BY JODY BRANAMAN
While many Sheriff Departments in the State of Florida and the communities they serve have realized the importance of recruiting and retaining the best qualified men and women to join their ranks, Alachua County has experienced a disturbing trend. Alachua County Sheriff’s Deputies are leaving our department to work for other agencies such as the University of Florida Police Department, the Florida Highway Patrol, and the Florida Department of Law Enforcement, among a number of other agencies that offer better benefits and compensation. What do all these agencies have that our Sheriff’s Department doesn’t? The leadership of those agencies have prioritized retention and recruitment, while Alachua County Sheriff Clovis Watson Jr. has not.
The numbers don’t lie. Since Sheriff Watson Jr. took office on January 5, 2021, approximately 200 personnel have left the Alachua County Sheriff’s Department in search of better jobs at other agencies and in other counties. Also during that time, personnel departures have far outpaced the rate of new hires. Since January of 2021, the Sheriff’s Department has lost 18 dispatchers while hiring only one. The Department lost 52 Jail Detention Officers, while hiring only 13. The Department has lost 40 Deputy Sheriffs, while hiring only 14, and the Department lost 63 support staff members, while hiring only 35. Our uniform patrol division is operating at critical staffing levels more often than not, and the Court Security Bureau is at or below critical staffing levels daily. These staffing shortages have a direct impact on public safety and can potentially delay our response times during life-and-death situations. Given that overall crime has risen nearly 8% in Alachua County in the past year, the public must ask themselves if we can really continue to do more with less.
With public safety threatened, Sheriff Watson Jr. should be doing everything possible to bolster our ranks and provide a career path that both retains and attracts highly-qualified and dedicated men and women, who are willing to risk their lives to keep our communities safe. Instead, the Sheriff has turned his back on us.
The North Central Chapter of the Florida PBA recently filed an Unfair Labor Practice lawsuit against Sheriff Clovis Watson Jr. for not negotiating in good faith. For months, we negotiated in good faith with the Sheriff’s bargaining unit. We offered reasonable proposals that reflected the needs of our members and are consistent with the benefits provided by other local law enforcement agencies. Despite our good faith efforts, each of our proposals was rejected with a disingenuous counter offer that was inconsistent with the pay and benefits afforded to other sheriff employees in Florida. In fact, Alachua County ‘s Sheriff Department ranks 37 out of 67 Sheriff Departments in the State of Florida for starting pay.

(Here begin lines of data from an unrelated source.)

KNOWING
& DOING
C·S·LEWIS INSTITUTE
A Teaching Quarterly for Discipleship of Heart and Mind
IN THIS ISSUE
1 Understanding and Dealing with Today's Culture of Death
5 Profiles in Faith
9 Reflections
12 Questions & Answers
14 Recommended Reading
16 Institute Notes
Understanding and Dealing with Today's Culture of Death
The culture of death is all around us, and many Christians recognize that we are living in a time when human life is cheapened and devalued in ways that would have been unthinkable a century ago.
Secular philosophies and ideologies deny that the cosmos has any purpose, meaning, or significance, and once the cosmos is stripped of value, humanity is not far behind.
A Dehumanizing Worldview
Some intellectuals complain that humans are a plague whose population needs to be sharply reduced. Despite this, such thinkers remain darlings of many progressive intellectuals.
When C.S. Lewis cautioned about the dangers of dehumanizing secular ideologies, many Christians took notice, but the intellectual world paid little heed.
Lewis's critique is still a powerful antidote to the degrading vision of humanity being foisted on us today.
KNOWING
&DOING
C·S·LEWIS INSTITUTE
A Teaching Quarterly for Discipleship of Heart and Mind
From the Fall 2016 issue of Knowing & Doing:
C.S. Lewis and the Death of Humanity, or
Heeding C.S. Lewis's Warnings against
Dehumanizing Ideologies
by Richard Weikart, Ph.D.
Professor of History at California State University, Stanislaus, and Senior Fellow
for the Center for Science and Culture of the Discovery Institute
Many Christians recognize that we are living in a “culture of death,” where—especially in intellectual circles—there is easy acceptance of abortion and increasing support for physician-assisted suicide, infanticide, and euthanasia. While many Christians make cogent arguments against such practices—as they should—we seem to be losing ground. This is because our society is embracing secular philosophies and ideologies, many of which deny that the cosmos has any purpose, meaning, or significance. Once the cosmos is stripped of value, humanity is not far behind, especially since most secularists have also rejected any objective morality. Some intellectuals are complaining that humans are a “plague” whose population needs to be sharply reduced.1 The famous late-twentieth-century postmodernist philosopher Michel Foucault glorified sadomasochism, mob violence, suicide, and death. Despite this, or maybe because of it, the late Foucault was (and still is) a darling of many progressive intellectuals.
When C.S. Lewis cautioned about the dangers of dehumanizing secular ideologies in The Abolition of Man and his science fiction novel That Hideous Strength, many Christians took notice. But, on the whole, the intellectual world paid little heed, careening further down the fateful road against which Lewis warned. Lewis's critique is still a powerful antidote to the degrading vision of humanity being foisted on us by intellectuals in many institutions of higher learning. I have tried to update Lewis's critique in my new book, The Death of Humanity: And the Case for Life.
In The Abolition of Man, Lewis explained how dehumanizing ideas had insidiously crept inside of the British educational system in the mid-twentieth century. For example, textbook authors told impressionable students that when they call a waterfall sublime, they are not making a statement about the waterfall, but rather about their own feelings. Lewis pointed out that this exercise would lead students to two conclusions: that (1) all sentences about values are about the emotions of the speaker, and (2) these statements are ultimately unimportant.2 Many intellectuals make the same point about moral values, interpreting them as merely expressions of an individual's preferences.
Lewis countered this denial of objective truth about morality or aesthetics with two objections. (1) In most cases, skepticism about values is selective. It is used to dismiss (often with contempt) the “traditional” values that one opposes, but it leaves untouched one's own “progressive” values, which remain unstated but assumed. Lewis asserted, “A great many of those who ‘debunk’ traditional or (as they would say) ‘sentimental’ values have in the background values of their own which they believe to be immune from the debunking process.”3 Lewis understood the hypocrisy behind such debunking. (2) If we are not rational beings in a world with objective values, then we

The public should care about Sheriff Watson Jr.’s commitment to investing in Alachua County Sheriff’s Department personnel because maintaining and recruiting highly-qualified men and women to serve on the front lines of public safety will have a significant impact on our ability to keep our communities safe. As crime continues to rise, along with population growth, more manpower is needed to fully protect and serve all of our fellow citizens. One major incident or violent crime can take a significant portion of our patrol officers off the streets for several hours, leaving numerous neighborhoods without law enforcement protection.

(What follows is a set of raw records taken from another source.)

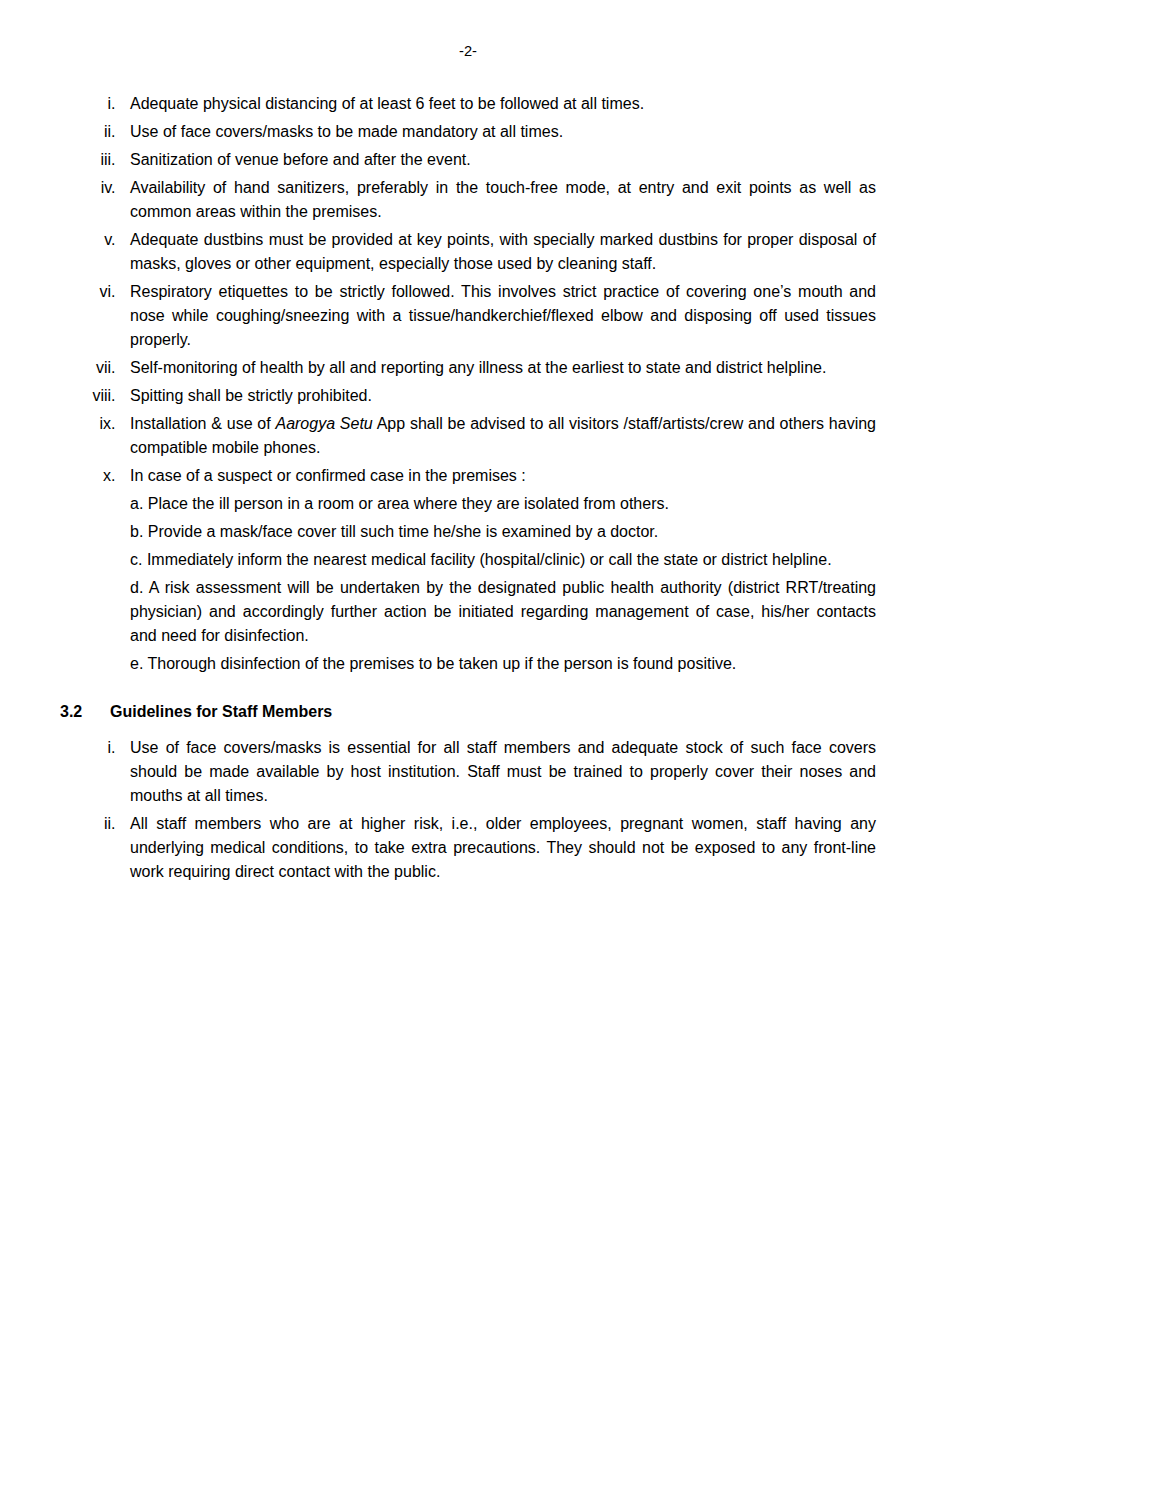-2-
Adequate physical distancing of at least 6 feet to be followed at all times.
Use of face covers/masks to be made mandatory at all times.
Sanitization of venue before and after the event.
Availability of hand sanitizers, preferably in the touch-free mode, at entry and exit points as well as common areas within the premises.
Adequate dustbins must be provided at key points, with specially marked dustbins for proper disposal of masks, gloves or other equipment, especially those used by cleaning staff.
Respiratory etiquettes to be strictly followed. This involves strict practice of covering one’s mouth and nose while coughing/sneezing with a tissue/handkerchief/flexed elbow and disposing off used tissues properly.
Self-monitoring of health by all and reporting any illness at the earliest to state and district helpline.
Spitting shall be strictly prohibited.
Installation & use of Aarogya Setu App shall be advised to all visitors /staff/artists/crew and others having compatible mobile phones.
In case of a suspect or confirmed case in the premises :
a. Place the ill person in a room or area where they are isolated from others.
b. Provide a mask/face cover till such time he/she is examined by a doctor.
c. Immediately inform the nearest medical facility (hospital/clinic) or call the state or district helpline.
d. A risk assessment will be undertaken by the designated public health authority (district RRT/treating physician) and accordingly further action be initiated regarding management of case, his/her contacts and need for disinfection.
e. Thorough disinfection of the premises to be taken up if the person is found positive.
3.2 Guidelines for Staff Members
Use of face covers/masks is essential for all staff members and adequate stock of such face covers should be made available by host institution. Staff must be trained to properly cover their noses and mouths at all times.
All staff members who are at higher risk, i.e., older employees, pregnant women, staff having any underlying medical conditions, to take extra precautions. They should not be exposed to any front-line work requiring direct contact with the public.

We urge Sheriff Watson Jr. to negotiate a fair and equitable contract that reflects the needs of our officers, while building a strong career path for the future of our department. We also call on the citizens of Alachua County to send a message to Sheriff Watson Jr. and our County Commissioners to support safe staffing levels at the Alachua County Sheriff’s Department. It’s time to offer competitive benefits packages to retain the best men and women in our department, who keep our county safe each and every day. And it’s time for Sheriff Clovis Watson Jr. to invest in public safety!
Jody Branaman is president of the North Central Chapter of the Florida PBA, which represents approximately 800 members throughout North Central Florida.